Task directions
Extend the economics blog post below, which covers a gasoline price cap poll and the UK's Triple Lock, by writing on from its final sentence.

Thursday, March 19, 2026

95% of economists disagree that a cap on US gasoline prices would lower prices at the pump without creating scarcity

A tweet from Jack Salmon of Mercatus

"Poll of 45 U.S. economists

A temporary cap on US gasoline prices would substantially lower prices at the pump over the next six months without creating scarcity.

95% Disagree
0% Agree
5% Uncertain"

 

Understanding Demonic Policies (concentrated benefits and dispersed costs lead to an expensive welfare state)

By Alex Tabarrok

"Matt Yglesias has a good post on the UK’s Triple Lock, which requires that UK pensions rise in line with whichever is highest: wages, inflation, or 2.5 percent. Luis Garicano calls this “the single stupidest policy in the entire Western world” — and I’d be inclined to agree, if only the competition weren’t so fierce.

Information shown
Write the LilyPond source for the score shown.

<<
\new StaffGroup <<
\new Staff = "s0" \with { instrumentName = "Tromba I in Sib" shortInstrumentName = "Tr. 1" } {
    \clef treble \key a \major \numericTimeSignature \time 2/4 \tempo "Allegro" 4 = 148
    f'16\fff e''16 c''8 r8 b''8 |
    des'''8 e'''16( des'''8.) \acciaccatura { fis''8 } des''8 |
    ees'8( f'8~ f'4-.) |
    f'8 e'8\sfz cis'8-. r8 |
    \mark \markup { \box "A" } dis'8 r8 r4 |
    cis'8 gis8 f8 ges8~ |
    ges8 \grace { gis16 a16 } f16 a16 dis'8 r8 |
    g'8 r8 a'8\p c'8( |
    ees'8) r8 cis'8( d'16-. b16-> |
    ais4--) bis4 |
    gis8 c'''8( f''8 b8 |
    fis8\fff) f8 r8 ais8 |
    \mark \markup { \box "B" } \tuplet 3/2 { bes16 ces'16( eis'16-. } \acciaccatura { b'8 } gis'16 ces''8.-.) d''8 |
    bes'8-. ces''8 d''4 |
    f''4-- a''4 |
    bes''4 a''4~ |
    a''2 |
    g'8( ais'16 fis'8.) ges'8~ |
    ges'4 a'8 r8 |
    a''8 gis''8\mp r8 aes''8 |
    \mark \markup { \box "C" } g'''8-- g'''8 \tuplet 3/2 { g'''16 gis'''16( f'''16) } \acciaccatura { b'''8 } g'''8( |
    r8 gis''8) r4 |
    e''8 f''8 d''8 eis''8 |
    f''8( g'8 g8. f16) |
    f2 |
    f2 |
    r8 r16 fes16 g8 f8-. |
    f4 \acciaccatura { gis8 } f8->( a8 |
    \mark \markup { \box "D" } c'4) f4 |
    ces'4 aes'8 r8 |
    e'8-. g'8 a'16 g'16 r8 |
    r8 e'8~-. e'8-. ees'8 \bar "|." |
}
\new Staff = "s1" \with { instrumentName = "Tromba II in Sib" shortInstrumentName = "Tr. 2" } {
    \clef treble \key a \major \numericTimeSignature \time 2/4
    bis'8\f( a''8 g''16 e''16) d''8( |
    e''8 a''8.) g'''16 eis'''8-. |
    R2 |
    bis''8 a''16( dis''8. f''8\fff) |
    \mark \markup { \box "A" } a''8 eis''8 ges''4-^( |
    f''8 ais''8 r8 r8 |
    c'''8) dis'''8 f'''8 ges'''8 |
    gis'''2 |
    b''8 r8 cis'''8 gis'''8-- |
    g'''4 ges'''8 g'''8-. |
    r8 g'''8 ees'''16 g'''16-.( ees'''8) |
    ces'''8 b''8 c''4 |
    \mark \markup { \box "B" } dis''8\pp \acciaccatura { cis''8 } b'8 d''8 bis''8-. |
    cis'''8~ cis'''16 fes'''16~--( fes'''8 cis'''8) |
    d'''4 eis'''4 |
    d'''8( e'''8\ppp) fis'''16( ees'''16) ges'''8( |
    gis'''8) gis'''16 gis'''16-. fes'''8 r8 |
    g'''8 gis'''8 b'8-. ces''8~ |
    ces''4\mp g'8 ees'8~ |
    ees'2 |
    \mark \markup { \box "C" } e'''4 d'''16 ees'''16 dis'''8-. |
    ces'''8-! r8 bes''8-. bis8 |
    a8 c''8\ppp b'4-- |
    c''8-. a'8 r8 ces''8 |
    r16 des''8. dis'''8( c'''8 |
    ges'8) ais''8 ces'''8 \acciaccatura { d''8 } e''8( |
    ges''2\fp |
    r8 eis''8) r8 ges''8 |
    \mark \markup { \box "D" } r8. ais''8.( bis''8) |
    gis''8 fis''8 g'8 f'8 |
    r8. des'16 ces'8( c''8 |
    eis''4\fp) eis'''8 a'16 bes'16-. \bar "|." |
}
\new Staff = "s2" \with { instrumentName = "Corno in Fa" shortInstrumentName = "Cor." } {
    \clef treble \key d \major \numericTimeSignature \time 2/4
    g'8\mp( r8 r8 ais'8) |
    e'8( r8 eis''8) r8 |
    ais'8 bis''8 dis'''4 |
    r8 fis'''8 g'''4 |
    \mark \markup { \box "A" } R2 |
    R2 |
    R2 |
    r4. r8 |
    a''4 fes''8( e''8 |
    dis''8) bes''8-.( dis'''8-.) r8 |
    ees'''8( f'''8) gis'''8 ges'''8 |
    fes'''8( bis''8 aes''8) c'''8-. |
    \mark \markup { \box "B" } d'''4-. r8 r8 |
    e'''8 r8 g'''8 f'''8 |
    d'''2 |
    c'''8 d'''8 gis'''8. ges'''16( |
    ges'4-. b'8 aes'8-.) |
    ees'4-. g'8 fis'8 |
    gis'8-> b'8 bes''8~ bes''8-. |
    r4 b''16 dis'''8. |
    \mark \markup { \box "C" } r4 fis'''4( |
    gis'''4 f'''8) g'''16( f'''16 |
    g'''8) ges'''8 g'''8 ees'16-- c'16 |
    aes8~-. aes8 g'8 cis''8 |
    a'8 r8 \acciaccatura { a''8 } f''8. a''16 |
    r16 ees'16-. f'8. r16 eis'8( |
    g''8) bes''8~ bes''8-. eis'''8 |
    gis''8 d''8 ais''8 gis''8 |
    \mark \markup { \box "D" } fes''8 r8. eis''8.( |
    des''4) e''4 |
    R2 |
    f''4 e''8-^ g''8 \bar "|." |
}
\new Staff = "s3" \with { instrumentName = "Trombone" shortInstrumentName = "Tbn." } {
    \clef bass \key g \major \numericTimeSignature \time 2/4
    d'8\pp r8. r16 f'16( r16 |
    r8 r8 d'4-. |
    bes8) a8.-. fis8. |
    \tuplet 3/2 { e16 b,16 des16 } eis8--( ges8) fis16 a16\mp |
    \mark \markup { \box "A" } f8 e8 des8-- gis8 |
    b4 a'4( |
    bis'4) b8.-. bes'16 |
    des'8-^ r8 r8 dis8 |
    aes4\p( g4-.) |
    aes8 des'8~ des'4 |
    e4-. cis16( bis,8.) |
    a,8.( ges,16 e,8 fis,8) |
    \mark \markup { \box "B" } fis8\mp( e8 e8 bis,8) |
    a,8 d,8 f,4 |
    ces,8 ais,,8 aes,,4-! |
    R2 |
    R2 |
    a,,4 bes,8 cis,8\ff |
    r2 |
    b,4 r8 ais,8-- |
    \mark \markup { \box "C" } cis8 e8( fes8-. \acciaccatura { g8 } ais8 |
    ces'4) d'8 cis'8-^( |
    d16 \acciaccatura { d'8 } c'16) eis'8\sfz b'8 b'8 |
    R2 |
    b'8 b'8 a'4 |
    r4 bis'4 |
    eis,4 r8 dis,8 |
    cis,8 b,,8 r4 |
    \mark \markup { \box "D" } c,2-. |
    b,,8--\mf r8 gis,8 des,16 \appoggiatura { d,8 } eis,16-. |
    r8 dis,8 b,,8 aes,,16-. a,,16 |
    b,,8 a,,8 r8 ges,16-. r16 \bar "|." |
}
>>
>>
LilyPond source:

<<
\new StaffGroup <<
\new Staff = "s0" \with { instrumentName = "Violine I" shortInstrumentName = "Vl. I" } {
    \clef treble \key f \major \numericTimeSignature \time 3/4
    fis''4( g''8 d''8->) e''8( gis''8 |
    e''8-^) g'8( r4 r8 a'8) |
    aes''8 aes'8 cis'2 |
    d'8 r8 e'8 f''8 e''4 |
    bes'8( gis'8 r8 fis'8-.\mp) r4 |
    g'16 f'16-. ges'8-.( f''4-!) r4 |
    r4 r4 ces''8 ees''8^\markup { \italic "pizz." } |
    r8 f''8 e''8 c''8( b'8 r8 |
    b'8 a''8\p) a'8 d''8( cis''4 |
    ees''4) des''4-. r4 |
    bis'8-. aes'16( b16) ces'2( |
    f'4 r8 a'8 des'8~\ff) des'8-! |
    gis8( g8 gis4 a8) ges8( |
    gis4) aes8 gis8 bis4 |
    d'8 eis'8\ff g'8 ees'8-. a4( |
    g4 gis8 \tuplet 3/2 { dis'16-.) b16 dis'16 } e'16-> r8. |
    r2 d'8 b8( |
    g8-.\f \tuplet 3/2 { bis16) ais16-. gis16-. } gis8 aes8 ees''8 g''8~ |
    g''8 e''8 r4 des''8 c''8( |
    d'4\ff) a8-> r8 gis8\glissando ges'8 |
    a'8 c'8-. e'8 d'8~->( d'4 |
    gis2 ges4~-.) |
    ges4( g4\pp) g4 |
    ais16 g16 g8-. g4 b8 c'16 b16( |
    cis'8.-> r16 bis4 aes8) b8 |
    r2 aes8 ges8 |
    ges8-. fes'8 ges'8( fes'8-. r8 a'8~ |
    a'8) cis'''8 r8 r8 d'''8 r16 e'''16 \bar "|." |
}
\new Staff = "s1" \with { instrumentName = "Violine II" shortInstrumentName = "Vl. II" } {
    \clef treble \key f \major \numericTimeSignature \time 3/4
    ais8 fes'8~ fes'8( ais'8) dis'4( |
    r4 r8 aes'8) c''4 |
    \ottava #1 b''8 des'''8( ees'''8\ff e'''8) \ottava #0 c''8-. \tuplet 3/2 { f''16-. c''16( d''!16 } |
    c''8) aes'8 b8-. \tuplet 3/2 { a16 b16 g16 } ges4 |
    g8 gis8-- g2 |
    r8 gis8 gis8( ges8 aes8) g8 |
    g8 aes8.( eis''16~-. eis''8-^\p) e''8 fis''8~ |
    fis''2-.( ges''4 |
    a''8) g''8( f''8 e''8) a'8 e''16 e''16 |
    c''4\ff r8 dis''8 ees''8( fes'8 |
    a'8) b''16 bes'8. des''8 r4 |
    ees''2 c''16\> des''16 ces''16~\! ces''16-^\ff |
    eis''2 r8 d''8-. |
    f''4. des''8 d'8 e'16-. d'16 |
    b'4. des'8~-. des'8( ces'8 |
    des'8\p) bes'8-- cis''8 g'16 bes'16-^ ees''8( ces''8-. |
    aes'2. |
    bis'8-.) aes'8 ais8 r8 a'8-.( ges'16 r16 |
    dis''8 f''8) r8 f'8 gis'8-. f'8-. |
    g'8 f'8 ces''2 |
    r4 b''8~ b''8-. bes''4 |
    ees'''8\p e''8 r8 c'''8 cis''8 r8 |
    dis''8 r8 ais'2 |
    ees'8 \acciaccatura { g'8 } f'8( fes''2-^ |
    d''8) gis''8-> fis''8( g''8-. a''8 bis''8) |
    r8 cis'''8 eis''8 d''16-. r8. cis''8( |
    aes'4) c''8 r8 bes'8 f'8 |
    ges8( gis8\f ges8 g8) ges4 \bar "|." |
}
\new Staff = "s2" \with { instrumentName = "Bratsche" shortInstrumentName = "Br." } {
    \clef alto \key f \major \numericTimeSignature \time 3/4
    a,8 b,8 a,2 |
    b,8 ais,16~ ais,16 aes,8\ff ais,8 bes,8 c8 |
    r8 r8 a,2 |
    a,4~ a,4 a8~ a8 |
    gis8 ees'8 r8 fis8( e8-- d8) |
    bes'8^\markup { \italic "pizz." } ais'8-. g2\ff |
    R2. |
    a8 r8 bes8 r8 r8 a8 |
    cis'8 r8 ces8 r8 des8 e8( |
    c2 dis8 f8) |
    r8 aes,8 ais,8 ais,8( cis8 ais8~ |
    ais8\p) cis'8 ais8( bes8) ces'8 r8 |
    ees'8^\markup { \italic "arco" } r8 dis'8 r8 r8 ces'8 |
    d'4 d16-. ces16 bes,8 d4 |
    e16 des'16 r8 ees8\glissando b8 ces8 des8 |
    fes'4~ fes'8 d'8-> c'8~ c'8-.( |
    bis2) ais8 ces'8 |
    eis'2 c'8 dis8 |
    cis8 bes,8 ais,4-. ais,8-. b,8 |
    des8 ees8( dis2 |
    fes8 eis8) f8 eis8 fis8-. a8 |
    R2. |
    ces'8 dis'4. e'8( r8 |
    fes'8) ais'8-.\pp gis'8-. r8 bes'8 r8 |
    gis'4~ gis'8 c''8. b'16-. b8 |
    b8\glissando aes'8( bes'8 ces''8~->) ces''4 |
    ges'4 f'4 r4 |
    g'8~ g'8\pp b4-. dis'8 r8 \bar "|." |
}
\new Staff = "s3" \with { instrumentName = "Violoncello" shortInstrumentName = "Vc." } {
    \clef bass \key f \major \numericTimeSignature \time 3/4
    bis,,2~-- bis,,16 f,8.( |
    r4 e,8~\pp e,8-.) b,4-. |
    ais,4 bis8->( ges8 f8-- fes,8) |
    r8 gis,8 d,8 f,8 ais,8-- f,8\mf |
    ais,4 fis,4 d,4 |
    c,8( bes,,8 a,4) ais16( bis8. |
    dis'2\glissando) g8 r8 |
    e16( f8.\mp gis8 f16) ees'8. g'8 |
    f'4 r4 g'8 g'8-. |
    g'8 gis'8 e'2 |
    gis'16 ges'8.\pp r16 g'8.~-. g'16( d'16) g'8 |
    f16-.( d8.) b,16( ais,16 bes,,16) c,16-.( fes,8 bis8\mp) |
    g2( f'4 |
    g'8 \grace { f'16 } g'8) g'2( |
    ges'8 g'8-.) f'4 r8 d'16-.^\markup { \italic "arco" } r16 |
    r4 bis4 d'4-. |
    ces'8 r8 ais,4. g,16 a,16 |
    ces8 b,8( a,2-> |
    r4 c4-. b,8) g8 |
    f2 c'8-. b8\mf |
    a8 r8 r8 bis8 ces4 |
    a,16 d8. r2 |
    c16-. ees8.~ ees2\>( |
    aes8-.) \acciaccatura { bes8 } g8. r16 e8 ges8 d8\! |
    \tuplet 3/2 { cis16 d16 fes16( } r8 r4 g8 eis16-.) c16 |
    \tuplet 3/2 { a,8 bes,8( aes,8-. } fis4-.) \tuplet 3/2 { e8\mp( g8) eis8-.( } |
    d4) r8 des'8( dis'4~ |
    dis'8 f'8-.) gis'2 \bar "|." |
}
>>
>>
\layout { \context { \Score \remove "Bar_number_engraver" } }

Response to the task
The triple lock guarantees that pensioner incomes grow at the expense of everything else, and the mechanism bites hardest when the economy is weakest. During the 2009 financial crisis wages fell and inflation declined, for example, yet pensioner incomes rose by 2.5 percent! (Technically this was under a double-lock period; the triple lock came slightly later — as if the lesson from the crisis was that the guarantee hadn’t been generous enough.)

Now, as Yglesias notes, if voters were actually happy with pensioner income growing at the expense of worker income, that would be one thing. But no one seems happy with the result. The same pattern is clear in the United States:

As I wrote in January, there is a pattern in American politics where per capita benefits for elderly people have gotten consistently more generous in the 21st century even as the ratio of retired people to working-age people has risen.

This keeps happening because it’s evidently what the voters want. Making public policy more generous to senior citizens enjoys both broad support among the mass public and it’s something that elites in the two parties find acceptable even if neither side is particularly enthusiastic about it. But what makes it a dark pattern in my view is that voters seem incredibly grumpy about the results.

Nobody’s saying things have been going great in America over the past quarter century.

Instead, the right is obsessed with the idea that mysterious forces of fraud have run off with all the money, while the left has convinced itself that billionaires aren’t paying any taxes.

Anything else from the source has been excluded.